→ **WHAT TO PRODUCE**
A verbatim copy of the listing is what is needed, minus any pictures.

═══ PROVIDED RECORDS

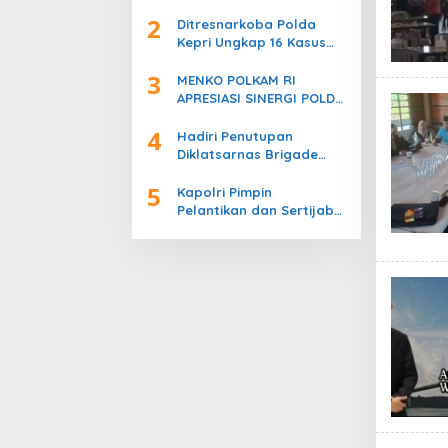
T.A. 2026, PERKUAT
2
SINERGI POLRI DAN
Ditresnarkoba Polda
KEJAKSAAN
Kepri Ungkap 16 Kasus
Narkotika, 17 Tersangka
3
Diamankan!
MENKO POLKAM RI
APRESIASI SINERGI POLDA
KEPRI JAGA STABILITAS
4
KEAMANAN DAN DUKUNG
Hadiri Penutupan
IKLIM INVESTASI
Diklatsarnas Brigade
Persis, Kapolri Serukan
5
Jaga Persatuan-
Kapolri Pimpin
Kesatuan
Pelantikan dan Sertijab
Enam Kapolda Jajaran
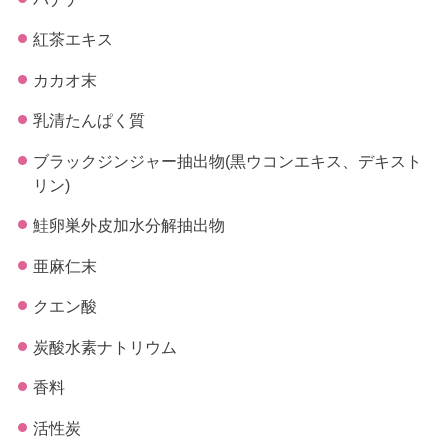
紅茶エキス
カカオ末
乳清たんぱく質
ブラックジンジャー抽出物(黒ウコンエキス、デキスト
リン)
鮭卵巣外皮加水分解抽出物
亜麻仁末
クエン酸
炭酸水素ナトリウム
香料
活性炭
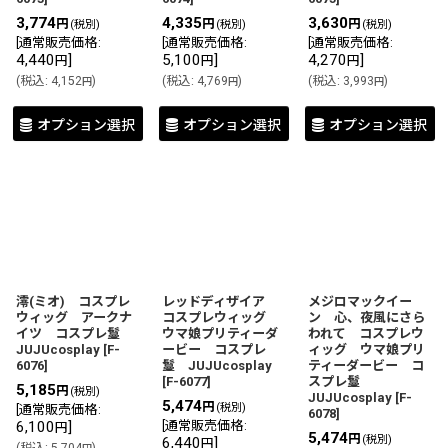
3,774
4,335
3,630
円
円
円
(税別)
(税別)
(税別)
[
通常販売価格
:
[
通常販売価格
:
[
通常販売価格
:
4,440
]
5,100
]
4,270
]
円
円
円
(
税込
:
4,152
)
(
税込
:
4,769
)
(
税込
:
3,993
)
円
円
円
オプション選択
オプション選択
オプション選択
澪(ミオ) コスプレ
レッドディザイア
メジロマックイー
ウィッグ アークナ
コスプレウィッグ
ン 心、夜風にさら
イツ コスプレ鬘
ウマ娘プリティーダ
われて コスプレウ
JUJUcosplay
[
F-
ービー コスプレ
ィッグ ウマ娘プリ
6076
]
鬘 JUJUcosplay
ティーダービー コ
[
F-6077
]
スプレ鬘
5,185
円
(税別)
JUJUcosplay
[
F-
5,474
円
(税別)
[
通常販売価格
:
6078
]
6,100
]
[
通常販売価格
:
円
5,474
円
(税別)
6,440
]
円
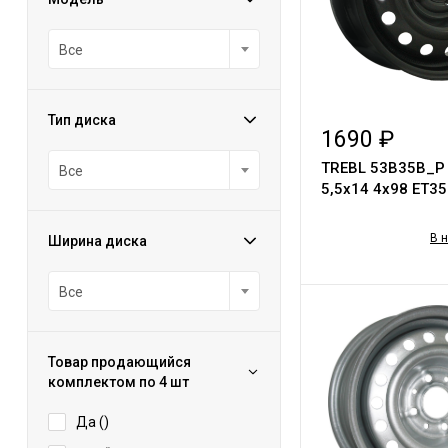
Все
Тип диска
1690 ₽
TREBL 53B35B_P 
Все
5,5х14 4х98 ЕТ35
В 
Ширина диска
Все
Товар продающийся
комплектом по 4 шт
Да (
)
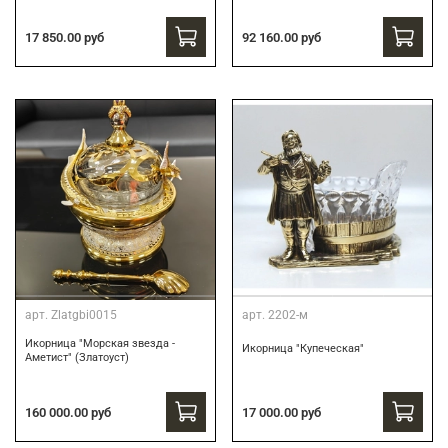
17 850.00 руб
92 160.00 руб
арт.
Zlatgbi0015
арт.
2202-м
Икорница "Морская звезда -
Икорница "Купеческая"
Аметист" (Златоуст)
160 000.00 руб
17 000.00 руб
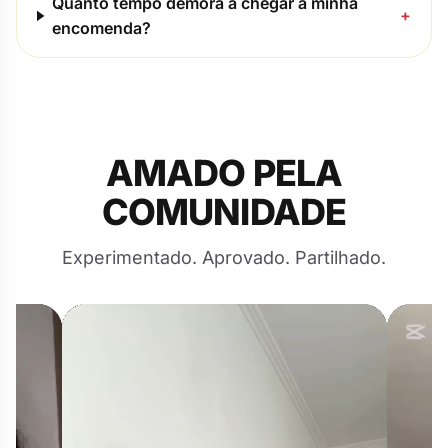
Quanto tempo demora a chegar a minha
+
encomenda?
AMADO PELA
COMUNIDADE
Experimentado. Aprovado. Partilhado.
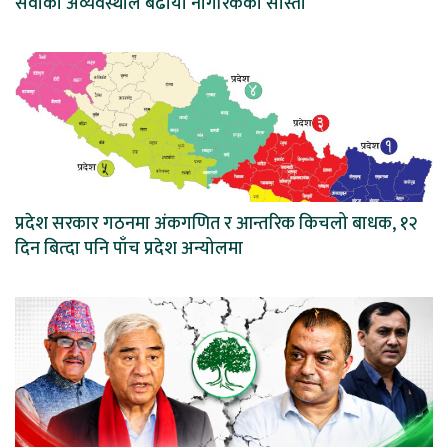
सेवाको अव्यवस्थाले बढायो नागरिकको सास्ती
प्रदेश सरकार गठनमा अंकगणित र आन्तरिक किचलो बाधक, १२
दिन बित्दा पनि पाँच प्रदेश अन्योलमा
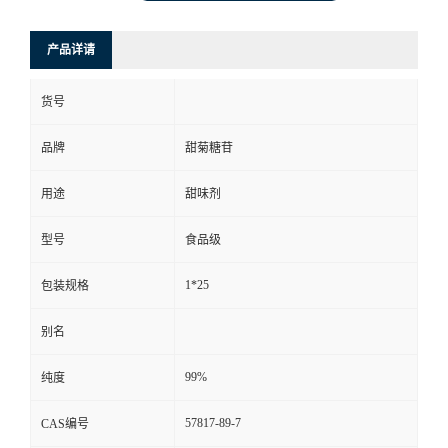
产品详请
货号
品牌
甜菊糖苷
用途
甜味剂
型号
食品级
1*25
包装规格
别名
99%
纯度
57817-89-7
CAS编号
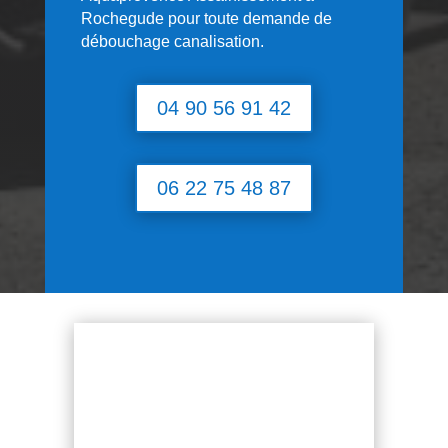
Rochegude
pour toute demande de
débouchage canalisation.
04 90 56 91 42
06 22 75 48 87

══════

→ **RESPONSE TO THE TASK**
T.A. 2026, PERKUAT
2
SINERGI POLRI DAN
Ditresnarkoba Polda
KEJAKSAAN
Kepri Ungkap 16 Kasus
Narkotika, 17 Tersangka
3
Diamankan!
MENKO POLKAM RI
APRESIASI SINERGI POLDA
KEPRI JAGA STABILITAS
4
KEAMANAN DAN DUKUNG
Hadiri Penutupan
IKLIM INVESTASI
Diklatsarnas Brigade
Persis, Kapolri Serukan
5
Jaga Persatuan-
Kapolri Pimpin
Kesatuan
Pelantikan dan Sertijab
Enam Kapolda Jajaran
紅茶エキス
カカオ末
乳清たんぱく質
ブラックジンジャー抽出物(黒ウコンエキス、デキスト
リン)
鮭卵巣外皮加水分解抽出物
亜麻仁末
クエン酸
炭酸水素ナトリウム
香料
活性炭
3,774
4,335
3,630
円
円
円
(税別)
(税別)
(税別)
[
通常販売価格
:
[
通常販売価格
:
[
通常販売価格
:
4,440
]
5,100
]
4,270
]
円
円
円
(
税込
:
4,152
)
(
税込
:
4,769
)
(
税込
:
3,993
)
円
円
円
オプション選択
オプション選択
オプション選択
澪(ミオ) コスプレ
レッドディザイア
メジロマックイー
ウィッグ アークナ
コスプレウィッグ
ン 心、夜風にさら
イツ コスプレ鬘
ウマ娘プリティーダ
われて コスプレウ
JUJUcosplay
[
F-
ービー コスプレ
ィッグ ウマ娘プリ
6076
]
鬘 JUJUcosplay
ティーダービー コ
[
F-6077
]
スプレ鬘
5,185
円
(税別)
JUJUcosplay
[
F-
5,474
円
(税別)
[
通常販売価格
:
6078
]
6,100
]
[
通常販売価格
:
円
5,474
円
(税別)
6,440
]
円
Все
Тип диска
1690 ₽
TREBL 53B35B_P 
Все
5,5х14 4х98 ЕТ35
В 
Ширина диска
Все
Товар продающийся
комплектом по 4 шт
Да (
)
17 850.00 руб
92 160.00 руб
арт.
Zlatgbi0015
арт.
2202-м
Икорница "Морская звезда -
Икорница "Купеческая"
Аметист" (Златоуст)
160 000.00 руб
17 000.00 руб
Quanto tempo demora a chegar a minha
+
encomenda?
AMADO PELA
COMUNIDADE
Experimentado. Aprovado. Partilhado.
सेवाको अव्यवस्थाले बढायो नागरिकको सास्ती
प्रदेश सरकार गठनमा अंकगणित र आन्तरिक किचलो बाधक, १२
दिन बित्दा पनि पाँच प्रदेश अन्योलमा
产品详请
货号
品牌
甜菊糖苷
用途
甜味剂
型号
食品级
1*25
包装规格
别名
99%
纯度
57817-89-7
CAS编号
Rochegude
pour toute demande de
débouchage canalisation.
04 90 56 91 42
06 22 75 48 87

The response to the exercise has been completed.